Synthesizing Signaling Pathways from Temporal Phosphoproteomic Data.

Author information

1
Department of Electrical Engineering and Computer Sciences, University of California, Berkeley, Berkeley, CA, USA.
2
Department of Genome Sciences, University of Washington, Seattle, WA, USA.
3
Department of Biostatistics and Medical Informatics, University of Wisconsin-Madison, Madison, WI, USA; Department of Biological Sciences, Bowling Green State University, Bowling Green, OH, USA.
4
Laboratory of Genetics, University of Wisconsin-Madison, Madison, WI, USA.
5
Paul G. Allen Center for Computer Science and Engineering, University of Washington, Seattle, WA, USA.
6
Department of Biological Engineering, Massachusetts Institute of Technology, Cambridge, MA, USA.
7
Microsoft Research, Cambridge, UK; Department of Biochemistry, University of Cambridge, Cambridge, UK.
8
Department of Biostatistics and Medical Informatics, University of Wisconsin-Madison, Madison, WI, USA; Morgridge Institute for Research, Madison, WI, USA. Electronic address: gitter@biostat.wisc.edu.

> **Extracted page text data**
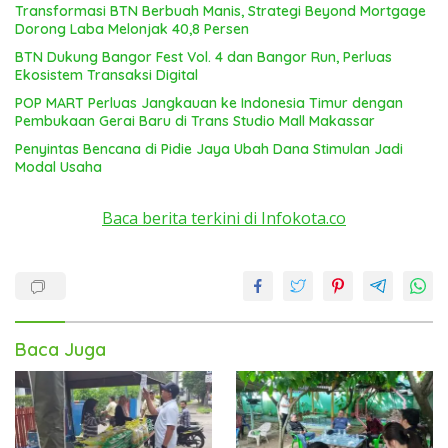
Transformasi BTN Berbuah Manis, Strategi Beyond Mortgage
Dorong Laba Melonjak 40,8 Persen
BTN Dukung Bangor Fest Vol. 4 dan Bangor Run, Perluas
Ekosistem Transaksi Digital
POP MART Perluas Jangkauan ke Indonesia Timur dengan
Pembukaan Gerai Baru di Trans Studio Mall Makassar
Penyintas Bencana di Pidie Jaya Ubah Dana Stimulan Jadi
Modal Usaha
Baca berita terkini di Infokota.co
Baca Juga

==

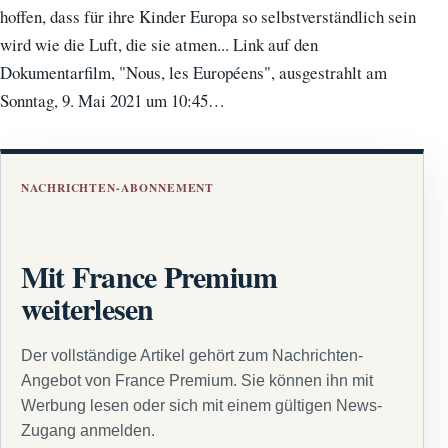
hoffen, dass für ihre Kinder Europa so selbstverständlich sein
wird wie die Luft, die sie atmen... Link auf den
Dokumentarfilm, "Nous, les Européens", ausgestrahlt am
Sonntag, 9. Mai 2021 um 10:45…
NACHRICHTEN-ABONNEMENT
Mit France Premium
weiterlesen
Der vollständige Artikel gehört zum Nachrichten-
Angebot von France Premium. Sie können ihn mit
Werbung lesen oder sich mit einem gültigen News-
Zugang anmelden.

---

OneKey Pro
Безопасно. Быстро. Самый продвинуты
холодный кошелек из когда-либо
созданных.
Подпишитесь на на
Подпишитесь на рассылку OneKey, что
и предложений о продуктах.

> **ASSIGNMENT 1**
Answer these from the author information:
(a) Which department at the University of California, Berkeley, is listed?
(b) What electronic address is given?
(c) Which two places are listed together under number 7?
> **ASSIGNMENT 2**
Copy out the author information word for word, from "Author information" up to and including "Green, OH, USA.".
The entries are material apart from the author information.

> **EXERCISE OUTPUT 1**
(a) Department of Electrical Engineering and Computer Sciences
(b) gitter@biostat.wisc.edu
(c) Microsoft Research, Cambridge, UK, and the Department of Biochemistry, University of Cambridge, Cambridge, UK

> **EXERCISE OUTPUT 2**
Author information

1
Department of Electrical Engineering and Computer Sciences, University of California, Berkeley, Berkeley, CA, USA.
2
Department of Genome Sciences, University of Washington, Seattle, WA, USA.
3
Department of Biostatistics and Medical Informatics, University of Wisconsin-Madison, Madison, WI, USA; Department of Biological Sciences, Bowling Green State University, Bowling Green, OH, USA.